By Henry Srebrnik, [Summerside, PEI] Journal Pioneer
U.S. President Donald Trump, Hungary’s prime minister Victor Orban, the right-wing Polish Law and Justice (PiS) ruling party, and Britain’s anti-EU Brexiteers, have unnerved establishment organs such as the New York Times, Washington Post, Globe and Mail, and Britain’s Guardian, among others.
They have become very shrill in “defending” a “free press” --
as opposed to the what they consider the “fake news” of anti-establishment “samizdats.”
But what they really mean is that they adhere to what French
philosopher Michel Foucault called a country’s “truth regime,” that is, the
ideologically acceptable views of its ruling elites in a given zeitgeist.
In that sense, the Soviet flagship newspaper Pravda also was
“free” – it could run debates within its pages about various policy differences
within the nomenklatura, arguments about Marxist-Leninist theory, and so forth.
But it could not challenge the overarching hegemonic power
of the ruling Communist circles. That remained off-limits.
The same holds true for “respectable” discourse in today’s
western mass media, which must adhere to a liberal-to-socialist-left political
line and its pop slogans. In other words, there are certain parameters which
define what is appropriate in public discourse.
Just as Pravda was not able to publish what Communists would
have considered “anti-socialist propaganda,” so today views not deemed “politically
correct” are looked at with disfavour.
At best, they are deemed “provocative,” “controversial,”
“problematic,” or “divisive,” alerting readers to be on the lookout to discount
them should they appear in print.
Opinions not seen as worthy of serious
consideration are often tagged with words such as “skeptics”, “deniers”, or
“populists” (an elastic word that is applied to anyone the liberal media
disparages). Such views are, to use religious language, heretical.
They have created a social space in which they lord their
ideology over everybody else and become the arbiter of what we should believe. As
a result, newsrooms are often out of touch with the communities they serve.

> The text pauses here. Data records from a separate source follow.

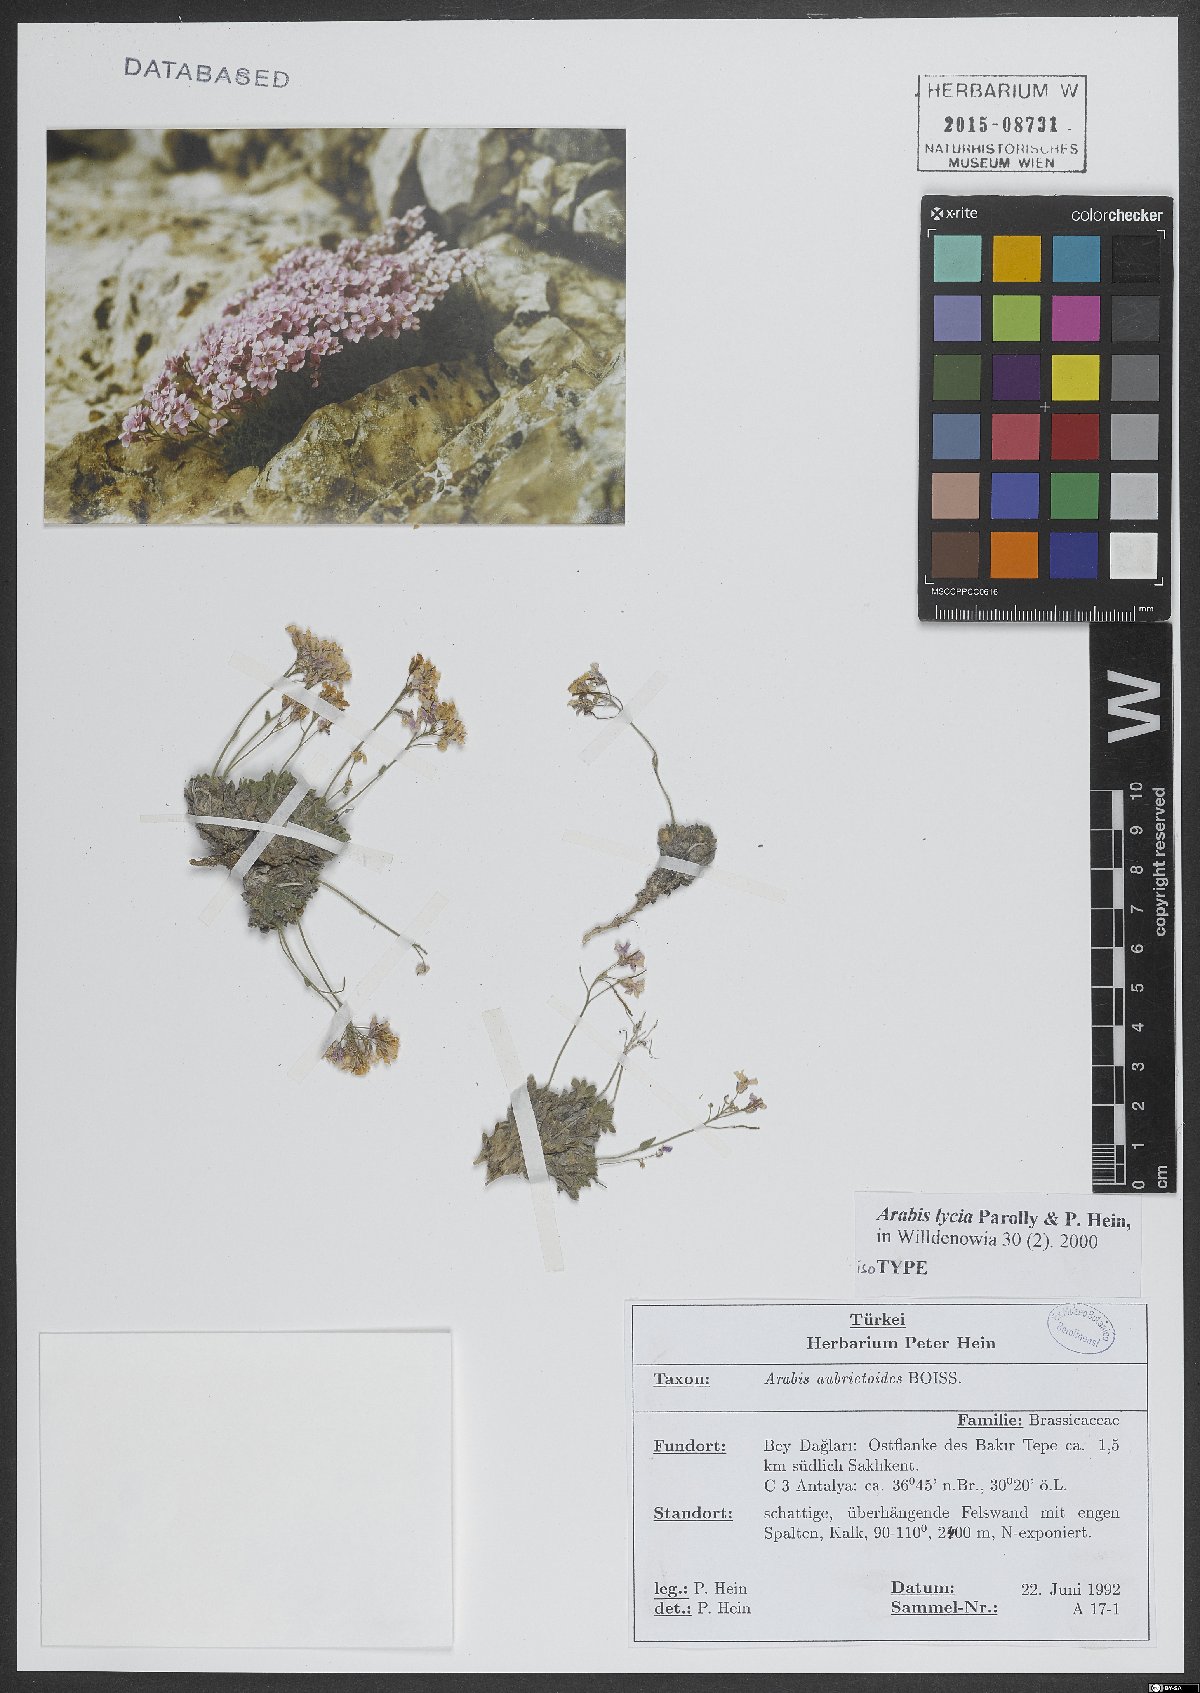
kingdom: Plantae
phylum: Tracheophyta
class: Magnoliopsida
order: Brassicales
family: Brassicaceae
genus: Arabis
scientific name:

This is bad news for journalists, and bad news for journalism. Because as people continue down the path of growing mistrust of the mainstream media, they will start looking for alternatives.
It also allows people like Trump, himself accused of
spreading falsehoods, to portray the media who constantly attack him as themselves
purveyors of “fake news.”
In his 1945 article “The Freedom of the Press,” George Orwell noted that “At any given moment there is an orthodoxy, a body of ideas which it is assumed that all right-thinking people will accept without question.”